Marx was a genius . . . the rest of us were talented at best.
Karl Marx (1818--1883)
The ideas of Karl Marx had a larger impact on the twentieth century than those of virtually any other social philosopher, indelibly marking several academic disciplines including philosophy, psychology, history, and economics. Nevertheless, his major work, Das Kapital, must be seen for what he meant it to be, a critique of capitalism. Although Marx's was clearly the dominant contribution, virtually all his work was done in collaboration with his friend, Friedrich Engels. Curiously, Engels lived comfortably on his income from owning and managing a factory.
Scholars disagree on the extent to which events in Marx's life colored his thoughts on society, but two characteristics of his personality and experience are prominent. One is that adversity often came his way. For example, although Marx earned a Ph.D. in philosophy from the University of Jena, no university would hire him. His inflammatory rhetoric and alliances with radicals deprived him of a stable income and led to his expulsion from Germany. Exile was to play an important role in his life. Later, Marx was also expelled by the governments of Belgium and France.
His family finally settled in England, which was far too tolerant of individual freedom to expel him. Marx sporadically eked out a living as a journalist, serving a short stint as a foreign correspondent to the New York Herald-Tribune. (Would the course of history have been altered if the newspaper had ever given him a raise?) Had it not been for occasional doles from Engels, the entire Marx household might have starved. As it was, they were destitute.
Another aspect of Marx's personality was ambivalence, which may have originated with his parents' conversion to Christianity from Judaism, more for social convenience than from conviction. During adulthood, his dual commitments to political action and scholarly understanding were often in conflict. Marx's scholarly passions frequently interfered with his political activism, while his political zeal crept into his writing. Consequently, partisan outbursts and scathing condemnations of class interests permeated all his scholarly works.

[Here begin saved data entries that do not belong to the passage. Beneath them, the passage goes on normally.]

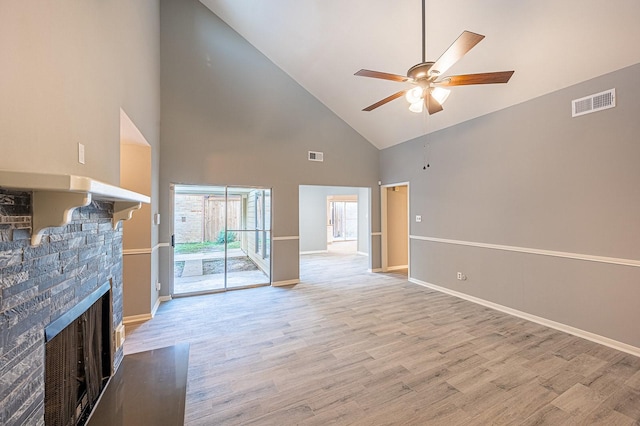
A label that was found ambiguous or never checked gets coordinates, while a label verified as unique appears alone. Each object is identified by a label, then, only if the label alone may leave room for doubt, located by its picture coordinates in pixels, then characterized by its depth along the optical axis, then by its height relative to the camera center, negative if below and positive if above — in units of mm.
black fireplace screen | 1448 -1014
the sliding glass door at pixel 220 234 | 4883 -347
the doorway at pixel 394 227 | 6543 -298
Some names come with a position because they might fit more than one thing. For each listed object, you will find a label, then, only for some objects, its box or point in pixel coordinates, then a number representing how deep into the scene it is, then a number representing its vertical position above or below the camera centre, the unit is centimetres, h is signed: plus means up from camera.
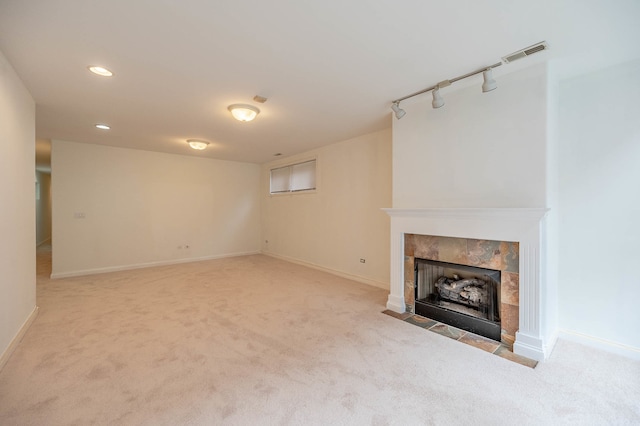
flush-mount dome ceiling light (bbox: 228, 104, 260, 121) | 322 +122
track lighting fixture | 211 +127
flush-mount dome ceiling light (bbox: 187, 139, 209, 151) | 483 +124
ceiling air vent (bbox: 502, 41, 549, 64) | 206 +128
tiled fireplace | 226 -38
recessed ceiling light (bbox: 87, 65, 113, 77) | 239 +129
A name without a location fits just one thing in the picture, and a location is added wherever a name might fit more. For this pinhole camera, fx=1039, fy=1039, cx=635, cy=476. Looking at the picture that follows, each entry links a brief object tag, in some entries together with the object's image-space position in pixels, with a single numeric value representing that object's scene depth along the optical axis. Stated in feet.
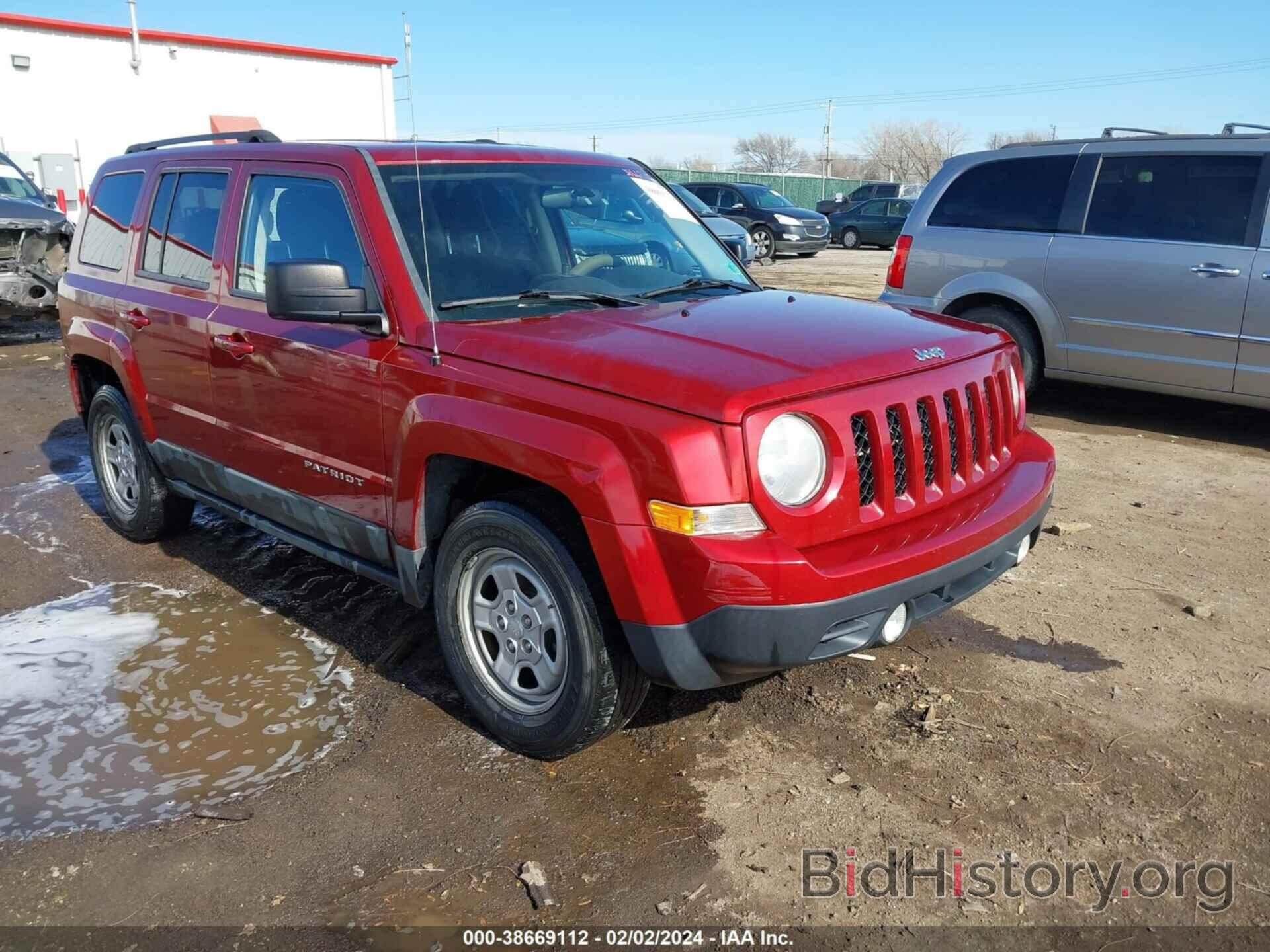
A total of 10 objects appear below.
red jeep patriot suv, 9.22
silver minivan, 22.11
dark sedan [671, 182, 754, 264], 46.32
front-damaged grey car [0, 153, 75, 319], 36.27
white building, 93.09
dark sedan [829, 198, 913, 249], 90.53
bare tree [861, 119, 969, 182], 299.99
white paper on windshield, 14.94
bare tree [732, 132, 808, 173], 356.38
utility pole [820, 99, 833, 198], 255.29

Despite his internal turmoil, or perhaps because of it, Marx left a lasting mark on the world. His ambitious attempt to synthesize all social knowledge since Aristotle was intended to extend understanding of the conditions of human development so that the movement to higher stages of development might be accelerated. His vision of this ultimate society, dimly sketched, was that of a communist system based on rational planning, cooperative production, and equality of distribution. Above all, it was to be a society freed from all political and bureaucratic hierarchies.
Those societies we now call Marxist score very poorly on this last point, but for Marx the "withering away of the state" was critical. Perhaps the tendency of his followers to compromise on this matter was what may have led Marx to allegedly declare on his deathbed, "I am not a Marxist."